There’s a question in here somewhere. Part of me wants to just pick an integrated all in one like a Mark Levinson or Aesthetix Mimas (with DAC card) and be done with it. The hunt for the Grail distracts me from just listening and enjoying, as my mind winds up to "How can I make this sound better?" Stop the merry-go-round, I want off. Or not! Thank god for the reviewers who stoke the upgrade fires! :)

This by Lemonhaze rings true:
Musicality is a rather vague and nebulous term but I think coined to differentiate between a system that is overly detailed and a system that has detail but does not slap you alongside the head. The fixation with detail has lead to systems that verge on the unlistenable when a few of these detail monsters are combined.

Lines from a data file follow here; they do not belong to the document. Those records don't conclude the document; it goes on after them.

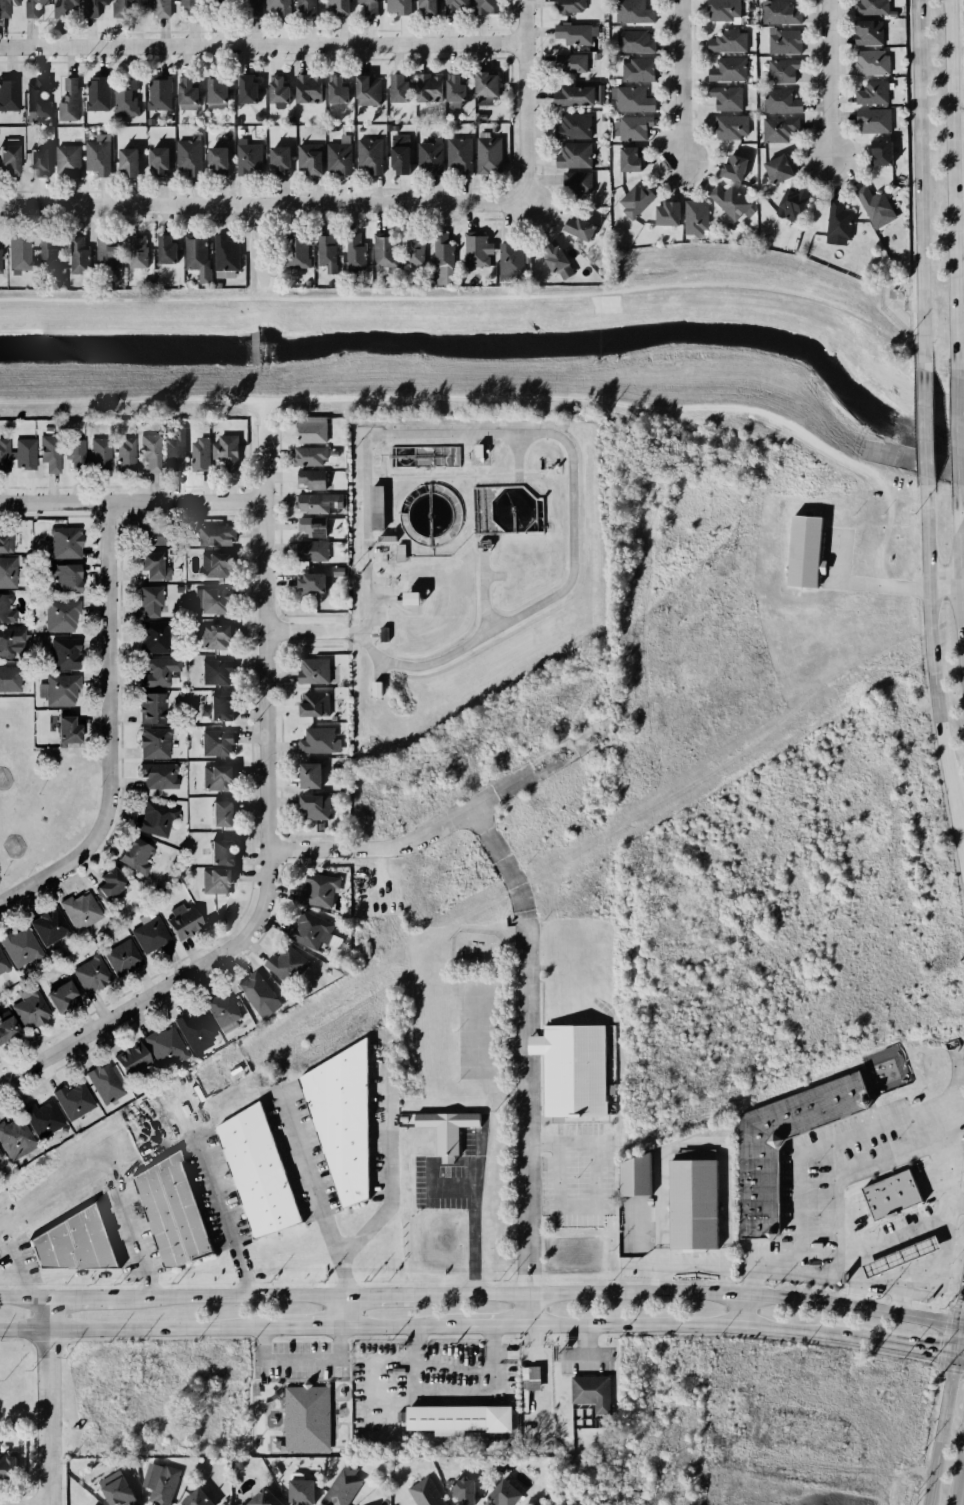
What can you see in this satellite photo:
building: (191, 6)
building: (217, 6)
building: (334, 6)
building: (365, 6)
building: (123, 7)
building: (250, 7)
building: (396, 7)
building: (424, 7)
building: (32, 8)
building: (276, 8)
building: (305, 8)
building: (455, 8)
building: (870, 8)
building: (94, 9)
building: (5, 10)
building: (64, 10)
building: (157, 10)
building: (486, 10)
building: (570, 10)
building: (720, 10)
building: (632, 12)
building: (779, 12)
building: (867, 33)
building: (575, 37)
building: (725, 40)
building: (634, 41)
building: (783, 42)
road: (261, 43)
building: (870, 63)
building: (570, 67)
building: (637, 70)
building: (724, 70)
building: (782, 71)
road: (828, 78)
road: (681, 80)
building: (306, 87)
building: (395, 87)
building: (454, 87)
building: (336, 88)
building: (422, 88)
building: (483, 89)
building: (245, 90)
building: (365, 90)
building: (183, 91)
building: (275, 91)
building: (96, 93)
building: (214, 93)
building: (870, 93)
building: (157, 94)
building: (8, 95)
building: (570, 96)
building: (36, 97)
building: (125, 97)
building: (66, 98)
building: (724, 98)
road: (523, 100)
building: (633, 100)
building: (779, 101)
building: (870, 121)
building: (571, 125)
building: (632, 127)
building: (778, 127)
building: (729, 129)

I have such a system that allows me to listen to maybe 20% of my files, the others are just screech. I am working to attain a system that truly entertains with the vast majority of my collection.
I read a paper by Robert Harley that in essence said that one cannot have too much good detail, iirc. Of course, his current reference system iirc includes $300k Wilsons, and is probably more than $500k overall. It's safe to assume that in his custom built listening room, he has the whole ten course meal. I'm eating tacos from the drive-thru.
"You’re perfect representation of what Absolute Sound review, I quoted, was talking about. You have great future on this forum"

The Absolute Sound (TAS) reviewer was cited because he finds the Benchmark amplifier excellent for ’his’ taste as some posters here share that conclusion. He was exceedingly pejorative and condescending to those whose taste/listening priorities differ from his own. "Cults", "starry-eyed", really? What he finds to be audio perfection is someone else’s dry and uninvolving.What makes his opinion more credible?

douglas_schroder found the Benchmark amplifier to occupy the "clean/sterile" (White sounding?) end of the sonic spectrum. But to him still a fine amplifier, understood. There are listeners who have even described it as cold/analytical/non-engaging. Benchmark advocates versus 300b advocates spans a broad chasm of preference for certain. Neither camp is wrong as it is dependent on how one hears and what they identify as sounding right.

300b "overly warm" how so? Compared to what? All 300b tubes or amplifiers sound the same? One could cite dozens of reviewers praising 300b attributes just as the TAS reviewer did for the Benchmark amplifier. Come on folks, we all like what we like. I am confident that we all can peacefully coexist😊.